Even his secular approach to Judaism fits a trajectory that Rosenfeld called “a typical Jewish story for the Northeast in the second half of the 20th century.” He grew up with struggling immigrant parents (his father was a tailor, his mother a seamstress) and received his education in city public schools, including the City College of New York. He moved to the suburbs and eventually to Florida. “He just also happened to be a really interesting painter,” said Rosenfeld. “He was not particularly religious. That was not his thing. He was culturally Jewish. But he is really invested in bringing art to the community.” 
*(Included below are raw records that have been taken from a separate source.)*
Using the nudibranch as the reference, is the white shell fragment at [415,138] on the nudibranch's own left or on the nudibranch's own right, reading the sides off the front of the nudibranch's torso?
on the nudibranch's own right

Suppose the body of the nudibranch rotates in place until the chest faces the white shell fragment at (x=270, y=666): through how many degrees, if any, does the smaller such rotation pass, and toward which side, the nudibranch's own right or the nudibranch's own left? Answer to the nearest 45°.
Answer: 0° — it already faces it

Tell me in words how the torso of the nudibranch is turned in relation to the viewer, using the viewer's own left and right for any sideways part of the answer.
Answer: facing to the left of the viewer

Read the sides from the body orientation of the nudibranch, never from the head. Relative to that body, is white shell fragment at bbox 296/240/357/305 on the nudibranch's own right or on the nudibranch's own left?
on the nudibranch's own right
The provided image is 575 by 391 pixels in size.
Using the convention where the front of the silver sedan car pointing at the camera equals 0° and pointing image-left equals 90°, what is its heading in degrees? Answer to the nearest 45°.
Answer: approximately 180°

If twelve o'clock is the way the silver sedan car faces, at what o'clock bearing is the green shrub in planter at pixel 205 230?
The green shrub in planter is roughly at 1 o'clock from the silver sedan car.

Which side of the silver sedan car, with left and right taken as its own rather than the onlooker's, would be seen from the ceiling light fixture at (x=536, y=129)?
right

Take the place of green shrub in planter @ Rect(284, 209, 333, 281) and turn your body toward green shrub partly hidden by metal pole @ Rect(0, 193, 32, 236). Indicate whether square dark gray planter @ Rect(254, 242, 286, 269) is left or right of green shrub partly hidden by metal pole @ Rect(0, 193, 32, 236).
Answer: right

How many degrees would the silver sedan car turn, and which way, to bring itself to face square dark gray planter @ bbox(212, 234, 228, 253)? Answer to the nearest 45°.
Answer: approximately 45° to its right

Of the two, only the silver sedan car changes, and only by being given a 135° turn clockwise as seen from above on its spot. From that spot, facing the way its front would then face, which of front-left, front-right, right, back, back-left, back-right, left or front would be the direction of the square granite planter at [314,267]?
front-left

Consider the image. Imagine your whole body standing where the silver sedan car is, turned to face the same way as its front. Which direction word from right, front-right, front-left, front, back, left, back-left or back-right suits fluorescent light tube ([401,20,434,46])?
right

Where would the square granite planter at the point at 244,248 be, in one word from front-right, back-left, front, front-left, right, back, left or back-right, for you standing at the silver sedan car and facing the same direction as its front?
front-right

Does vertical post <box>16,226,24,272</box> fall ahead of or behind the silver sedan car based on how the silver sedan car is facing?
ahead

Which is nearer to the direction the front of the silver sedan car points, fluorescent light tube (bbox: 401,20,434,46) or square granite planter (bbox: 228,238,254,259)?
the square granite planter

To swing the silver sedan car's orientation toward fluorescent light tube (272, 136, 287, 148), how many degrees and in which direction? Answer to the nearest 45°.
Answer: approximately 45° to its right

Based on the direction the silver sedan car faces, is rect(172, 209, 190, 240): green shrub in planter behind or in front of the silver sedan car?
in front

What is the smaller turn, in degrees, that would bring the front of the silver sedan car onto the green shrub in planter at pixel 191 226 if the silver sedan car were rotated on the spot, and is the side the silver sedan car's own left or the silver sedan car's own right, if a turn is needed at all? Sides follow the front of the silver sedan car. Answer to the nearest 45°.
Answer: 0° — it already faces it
“My father was always painting, painting, painting,” said Jaffe. But he never pursued fame; in fact, he gave up his studio in Manhattan after moving to New Jersey, cutting ties with the city and staying out of the gallery fray. According to Rosenfeld, Wilson did not actively promote himself.

By the end of his life, his reception in Florida was almost the same as it had been in the early days. While her mother, sculptor Evelyn Perlman Wilson, kept winning prizes for her works (some of which are also at the university), Jaffe said, “My father’s work was less well received. He was either rejected, or he’d win first prize. People either got it or not.” 

Today, Wilson remains relatively unknown, but Rodriguez and Rosenfeld think that may eventually change. 

Following his death in 2001 and Evelyn’s, in 2006, the estate donated his work to more than 60 institutions, including Hebrew Union College in New York City and William Paterson University in Wayne. But the largest grouping, with over 200 core works, went to MSU. (It is also the largest art gift the university has received to date.) 

The reason? It was all about Rodriquez, Jaffe said. “She got it right away; she really understood what my father was doing.”